*** Text for analysis Section Begins ***

So, I think it is possible to move the navicular in other directions if the motion is stopped in one direction. On the other hand, in the presence of ground reaction force and body weight, those forces will tend to push the navicular into dorsiflexion and abduction relative to the talus.


The discussion of the navicular shelf/ medial flange is very interesting. I've thought about it in the past and as I see it there are two components you have to think about. The position of the flange and the stiffness of the flange. Additionally, if the flange pushes the foot from medial to lateral, you are probably going to want the orthotic to also provide a force from lateral to medial to keep the foot from sliding off of the orthotic (think lateral flange.) The distance between the medial and lateral flanges and the rigidity of those flanges will determine the force applied to foot and hence the comfort of the foot.

The forces applied by the flanges are going to be similar to those of a gauntlet or an AFO with a strap that goes from the underside of the device around the navicular and up to an attachment on the lateral leg. The strap seems much more easy to adjust to get the amount of force that does some good but does not hurt at the point of application of the force.

Eric

 

Yesterday, I was thinking about the concept of three point fixation with a lateral heel flange, a medial navicular flange and a forefoot lateral flange making up the triangle- easy when we only have a single joint to contend with, but in the foot...?

 

Or indeed the internal fixation strap which one can request on specialist Paediatric footwear. I use such modifications regularly to control movement in the transverse plane.

I've been mulling this. An orthoses with high medial and lateral flanges, like a UCBL or a smafo, does not work simply by modifying GRF. Indeed they work without GRF. A Smafo can be applied to, for example, a foot with spastic hypertonia in the peroneals by restricting the width of the foot. Works weight bearing and non weight bearing. Pronation makes the foot wider. As Simon alluded, the lateral heel and the lateral forefoot stay still and the medial midfoot moves medially. Containing this is the principle behind many AFO variants and elastic type devices as well as different types of footwear.

*** Text for analysis Section Ends ***
*** The data Section Begins ***

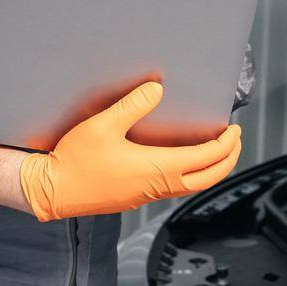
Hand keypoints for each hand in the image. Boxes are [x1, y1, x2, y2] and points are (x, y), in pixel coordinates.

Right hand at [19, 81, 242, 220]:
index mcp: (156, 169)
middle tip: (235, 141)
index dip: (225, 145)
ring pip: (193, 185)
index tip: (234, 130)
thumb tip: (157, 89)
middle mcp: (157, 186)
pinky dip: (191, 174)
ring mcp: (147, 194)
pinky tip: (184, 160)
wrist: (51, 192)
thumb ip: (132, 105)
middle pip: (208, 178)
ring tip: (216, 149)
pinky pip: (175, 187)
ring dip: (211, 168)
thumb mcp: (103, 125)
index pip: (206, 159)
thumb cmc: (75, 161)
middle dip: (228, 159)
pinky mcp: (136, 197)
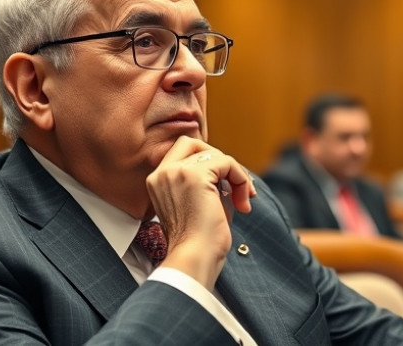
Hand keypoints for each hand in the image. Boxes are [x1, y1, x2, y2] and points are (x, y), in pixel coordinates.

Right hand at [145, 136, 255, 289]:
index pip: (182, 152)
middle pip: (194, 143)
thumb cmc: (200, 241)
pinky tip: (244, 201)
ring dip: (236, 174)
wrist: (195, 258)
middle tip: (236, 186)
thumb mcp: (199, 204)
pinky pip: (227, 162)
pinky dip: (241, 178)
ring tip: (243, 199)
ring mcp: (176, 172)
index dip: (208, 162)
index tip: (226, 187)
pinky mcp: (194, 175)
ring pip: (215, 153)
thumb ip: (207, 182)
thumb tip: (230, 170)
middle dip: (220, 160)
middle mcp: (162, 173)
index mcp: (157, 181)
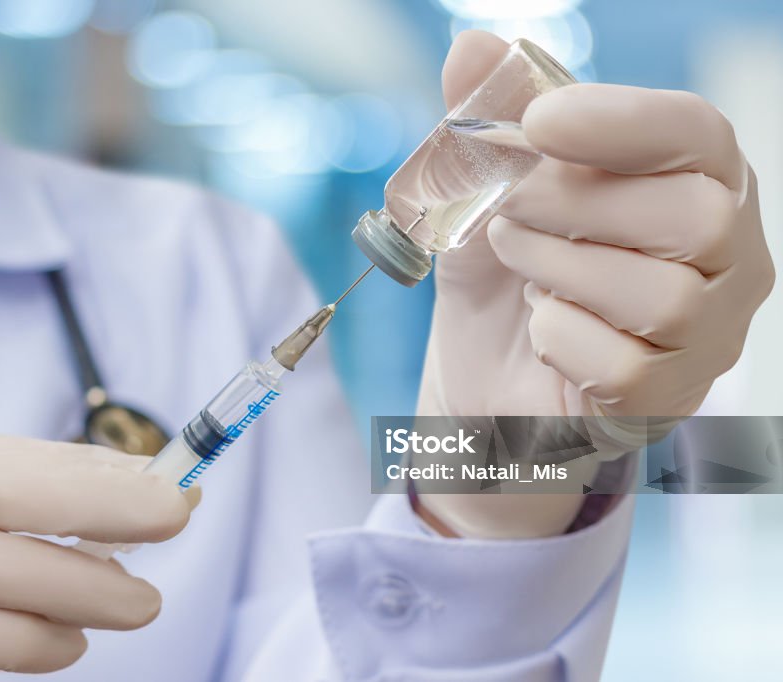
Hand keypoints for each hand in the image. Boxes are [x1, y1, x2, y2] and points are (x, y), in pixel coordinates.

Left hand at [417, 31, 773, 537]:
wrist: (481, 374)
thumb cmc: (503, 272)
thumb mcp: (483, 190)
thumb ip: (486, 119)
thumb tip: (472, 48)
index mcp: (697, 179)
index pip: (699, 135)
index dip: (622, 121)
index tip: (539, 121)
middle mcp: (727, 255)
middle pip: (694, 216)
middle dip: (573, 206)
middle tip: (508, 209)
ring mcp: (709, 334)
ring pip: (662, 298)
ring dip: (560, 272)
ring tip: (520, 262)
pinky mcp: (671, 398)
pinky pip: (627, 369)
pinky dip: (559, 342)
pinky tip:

*** The data Section Ends ***

Activity A >> From the discussion of orthotic flanges and the navicular, return the stretch from "The forces applied" through "the transverse plane." word for word.
Activity B >> Resume the discussion of orthotic flanges and the navicular, continuing after its last sentence.

Exercise output A >>
The forces applied by the flanges are going to be similar to those of a gauntlet or an AFO with a strap that goes from the underside of the device around the navicular and up to an attachment on the lateral leg. The strap seems much more easy to adjust to get the amount of force that does some good but does not hurt at the point of application of the force.

Eric

 

Yesterday, I was thinking about the concept of three point fixation with a lateral heel flange, a medial navicular flange and a forefoot lateral flange making up the triangle- easy when we only have a single joint to contend with, but in the foot...?

 

Or indeed the internal fixation strap which one can request on specialist Paediatric footwear. I use such modifications regularly to control movement in the transverse plane.

Exercise output B >>
To incorperate the concept of anterior slide, we must also attempt to prevent the foot getting longer. This is fairly straightforward with strapping but a bit of a mare with an orthotic. I wonder if another way to think about this would be around manipulating frictions under the forefoot?

 

What if we prevent a reduction in calcaneal inclination angle by controlling the rearfoot?

 

That what what I was going to say believe it or not not the same way with 10 miss spellings but the same idea , patients got in the way.

Robert does love a friction vector though

 

In which plain?

If you say sagittal is Craig going to jump out and say "aha, lateral arch!!" at me?

One day I shall write the biomechanics version of the "my favourite things" song.

 

In reality it's all three planes, but since it's the posterior-anterior slide component we're discussing.......

 

Can only be sagittal plane for the inclination angle . confused how can it be anything else. ??

My understanding is inclination angle is the angle of calc in the sagittal plane - how can it be all 3 - would that be inverted-everted and or abducted-adducted . ??

is not the inclination angle of the calc- ? Dbl Confused

 

What planes does the calcaneus simultaneously move within during dynamic function?